If the spirit was not a manufactured solace for us, neither was the body. I saw several grown men fighting in the streets as I was growing up, always white working-class men. Their wives and children cheered them on. I couldn't understand why the spectacle didn't make them weep. We didn't do gladiatorial. Football, for example – at least in our house – mattered not a jot. Though my father did like to watch wrestling on television, which as far as I was concerned very nearly made him working class after all.

And he wasn't a reader – another mark against him, class-wise. I am not, of course, saying that reading is an un-working-class activity, but a funny thing happens to working classes when they do read – they stop being working class. Not stop working, but stop being conscious of the limits of class. Isn't that the way it's meant to be? Isn't the proletariat meant, at the last, to do away with itself, enjoy a transfiguration, not into the hated middle class – though I happen to think there are worse places to go – but into something else, unconfined, liberated, unamenable to class description?

Some illogical sentimentality attaches us to a culture whose virtue could only ever have been one of making the best of things. It isn't fun to be poor. It isn't fun to work in a factory. It isn't fun to be denied what others have. Three cheers for the hard-won vitality of working-class life. But four cheers for its emancipation from itself. An emancipation which leftist educational theory has done nothing but hamper for the past half-century or more. Among deeds of intellectual wickedness, this one ranks high indeed: refusing, on ideological grounds, deliverance to those made slaves to class. Denying them better, because better is an unacceptable concept.

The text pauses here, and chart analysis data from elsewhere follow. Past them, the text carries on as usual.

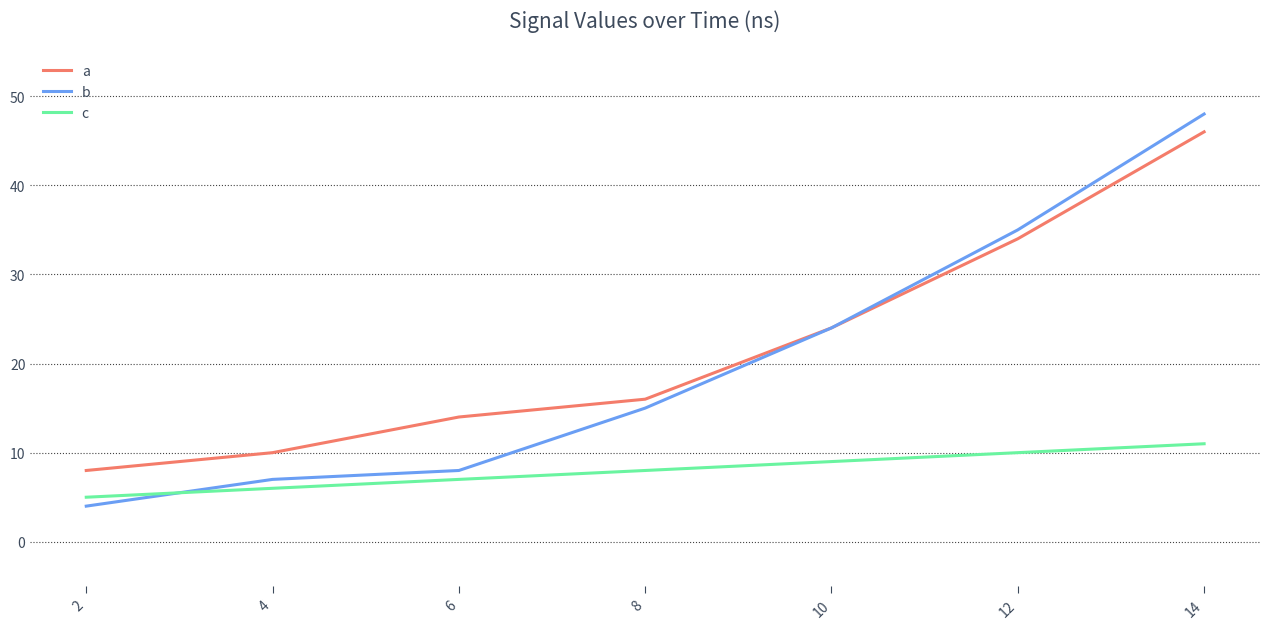

What is the average value of the a series?

22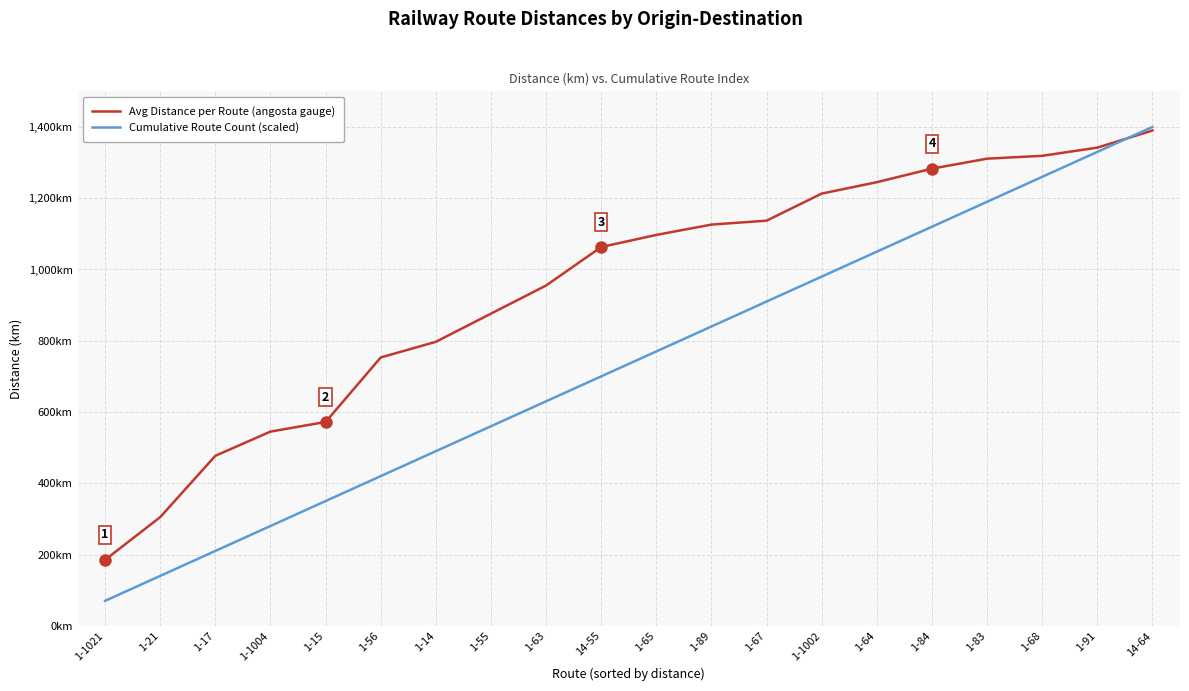

Where does the Avg Distance per Route (angosta gauge) series first go above 1097?

1-89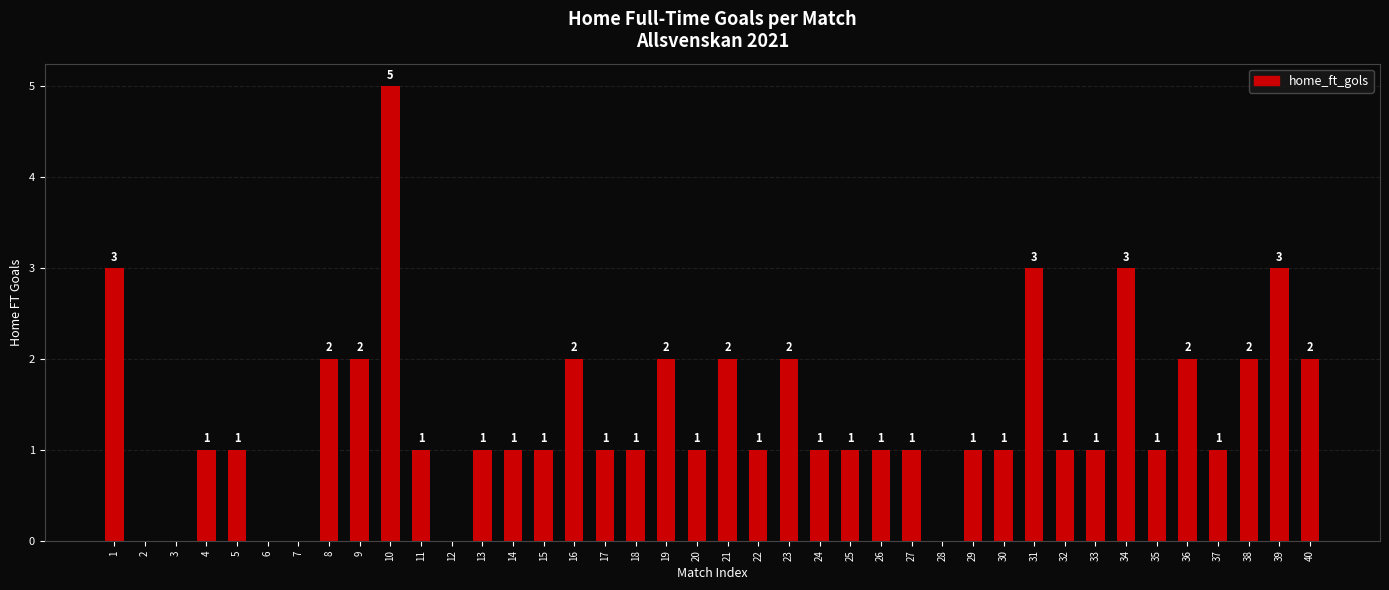

How many values are between 1 and 2?

29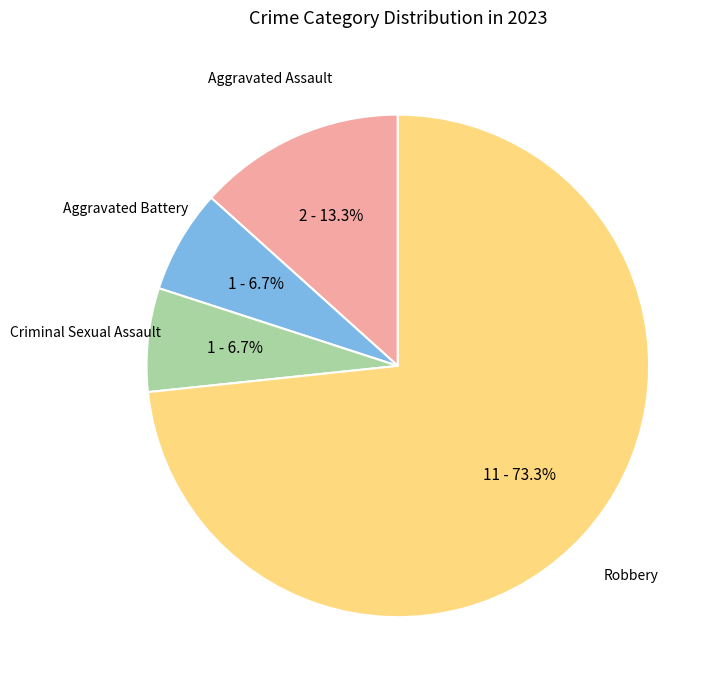

To the nearest percent, what is the difference between the Criminal Sexual Assault and Aggravated Assault slice percentages?

7%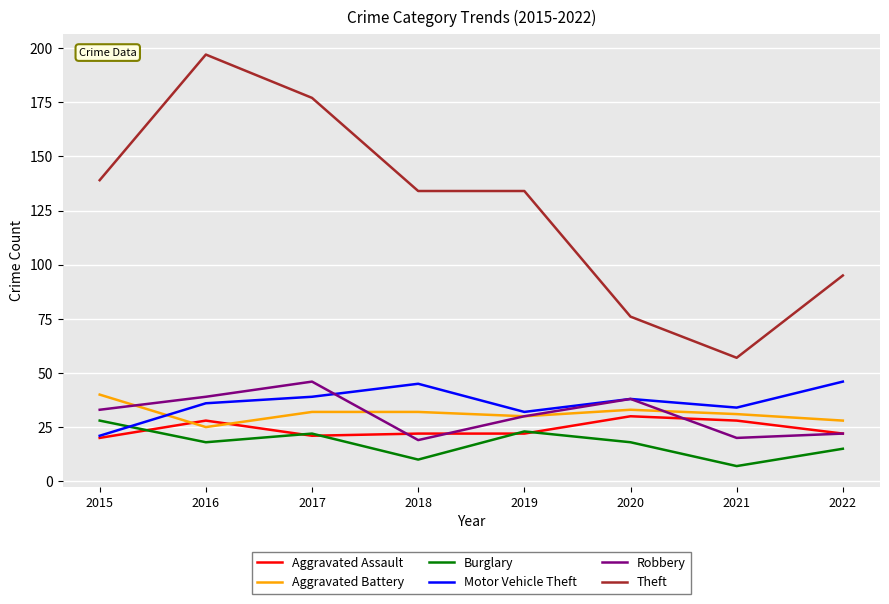

What is the minimum value for Burglary?

7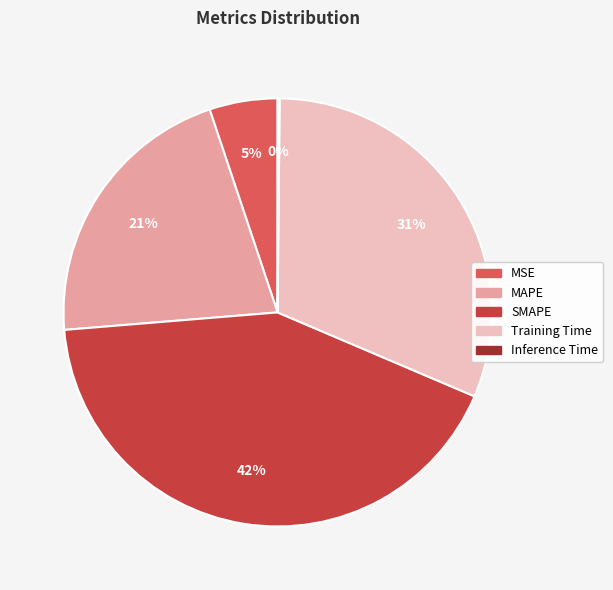

To the nearest percent, what portion does MSE represent?

5%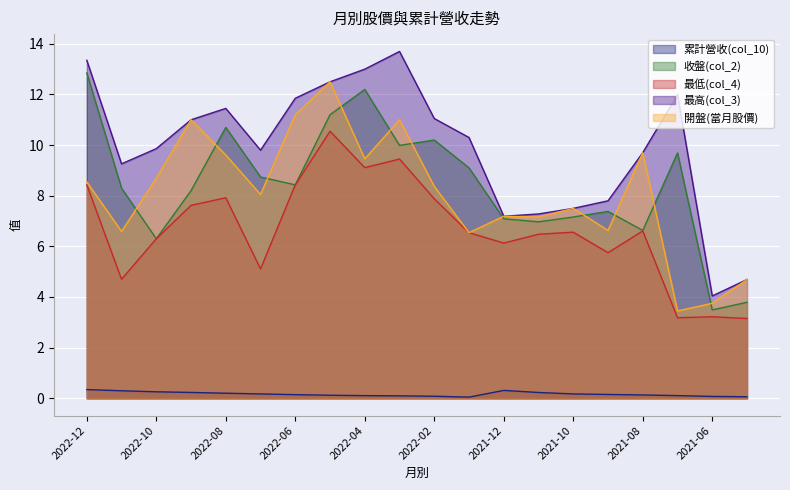

How many lines are shown in the chart?

5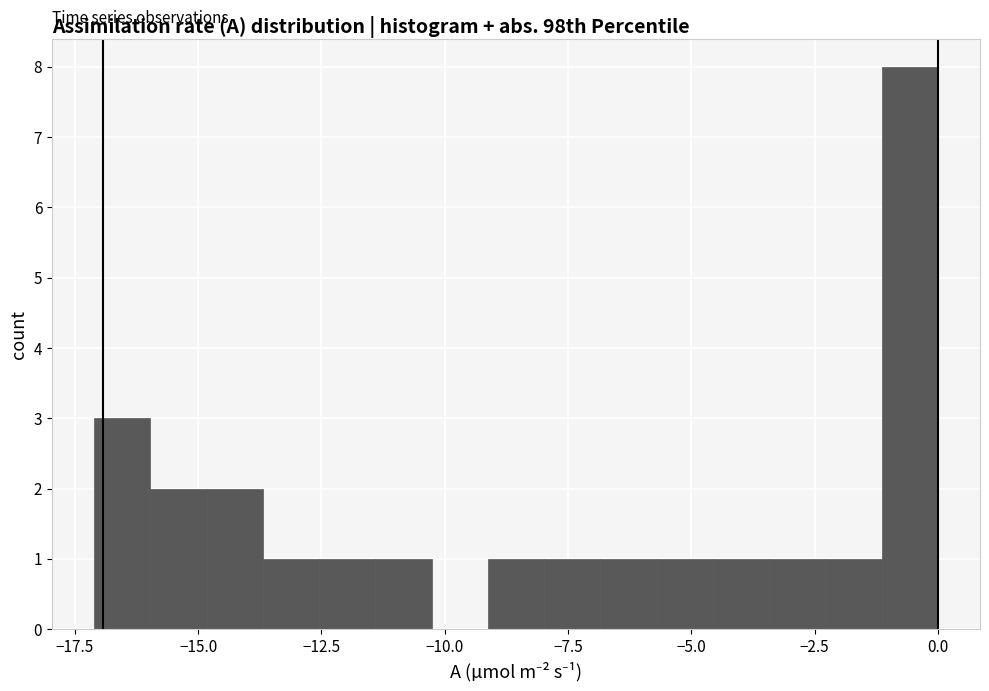

Around what value on the x-axis is the tallest bar? Give the approximate position of its centre, as read against the axis.

-0.5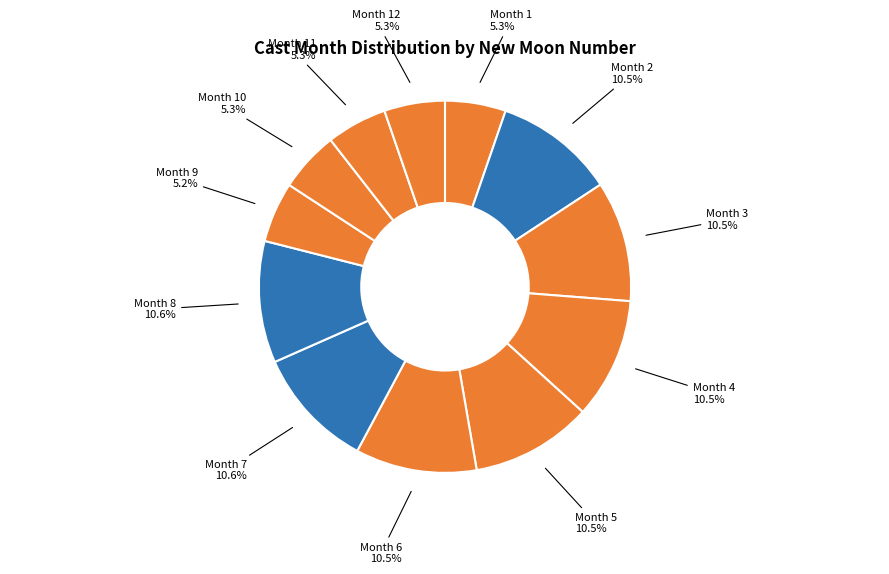

Count the number of slices in the pie.

12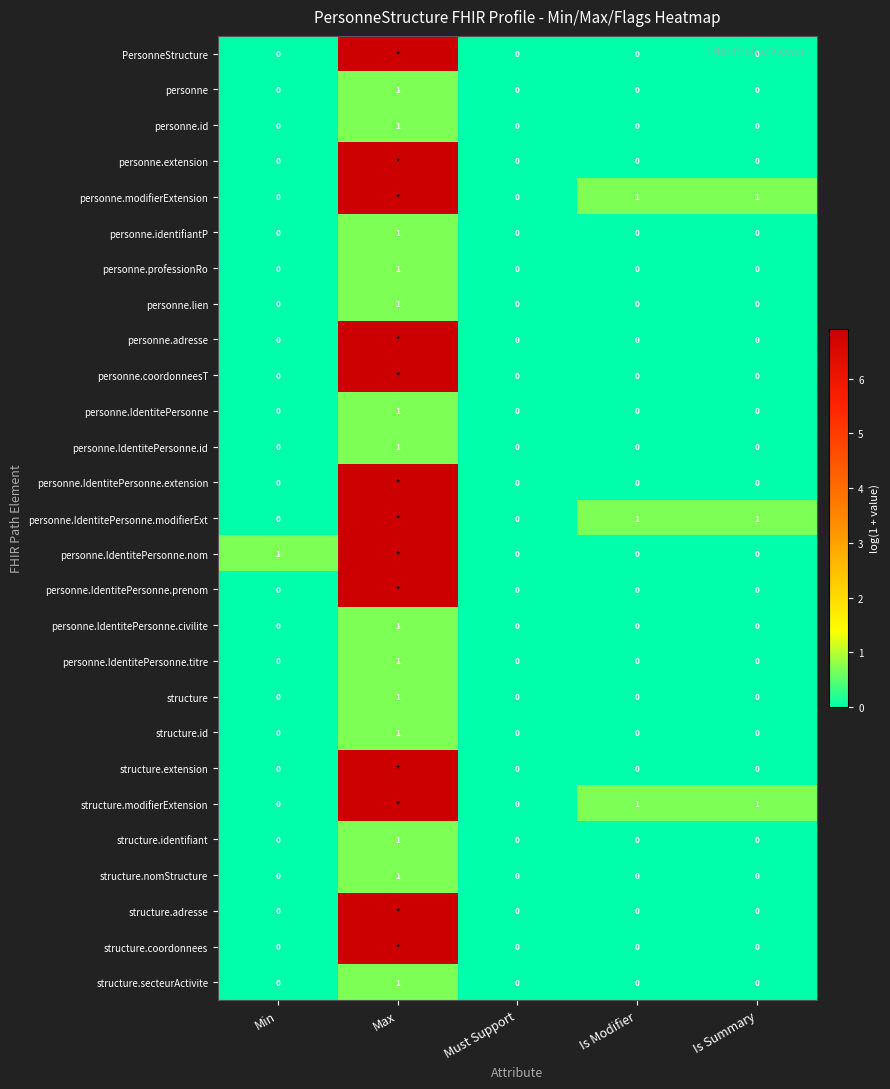

Which category has the highest value in the structure.id series?

Max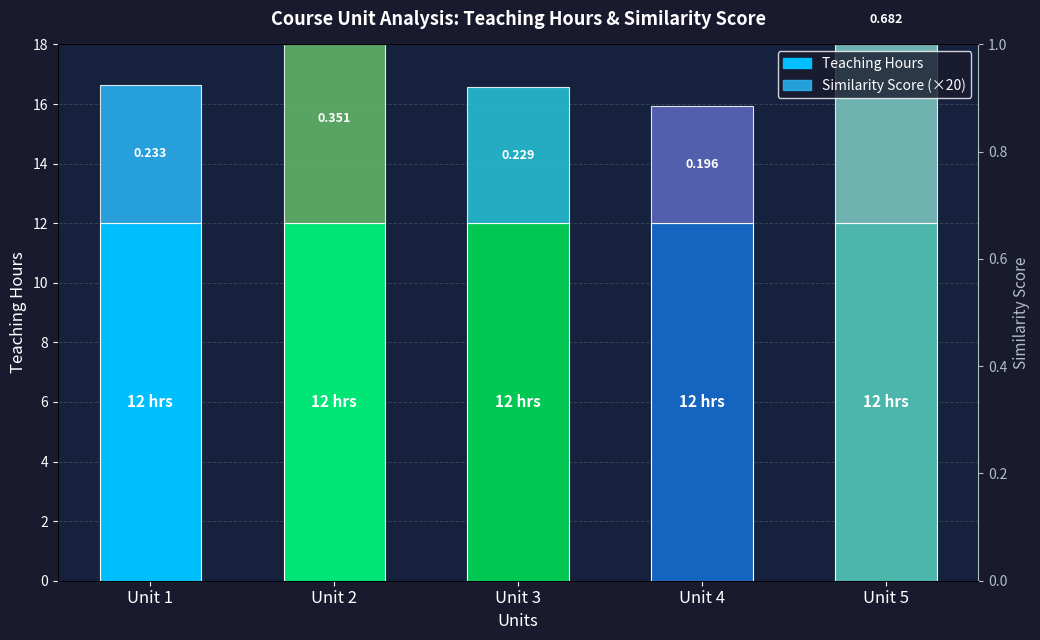

Reading left to right, what are all the values shown in this chart?

Teaching Hours: 12.0	12.0	12.0	12.0	12.0
Similarity Score (×20): 4.7	7.0	4.6	3.9	13.6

In its own terms, this was the subject of the one programme in BBCs White season I have watched. White Girl. An excellently written, superbly acted and directed drama, about an 11- year-old white working-class girl finding in her Muslim neighbours what her own blasted family cannot give her. Some have accused it of idealising Muslim culture at the cost of stereotyping the white working poor. None of it true. We saw Muslims as the distraught girl saw them – sometimes literally so, the camera at her eye level – her seeing inflamed by the emotional deprivations she was suffering at home. Home? Ha!

This was disinheritance at every level, and we do the white working class no favours by refuting this depiction of them. The drink, the drugs, the violence and lovelessness, the prejudice, the aggressive illiteracy. Sure, it's not the whole story. Nothing's the whole story. But something has been annihilated out there – I don't mean the class, to hell with the class – I mean the humanity. The White Girl won back her humanity by looking around her. The first stage in any cultural escape: see what else there is. It augurs well for the future. The older generations cling on to what they hate and gives them nothing and call it loyalty. The young might break the cycle yet.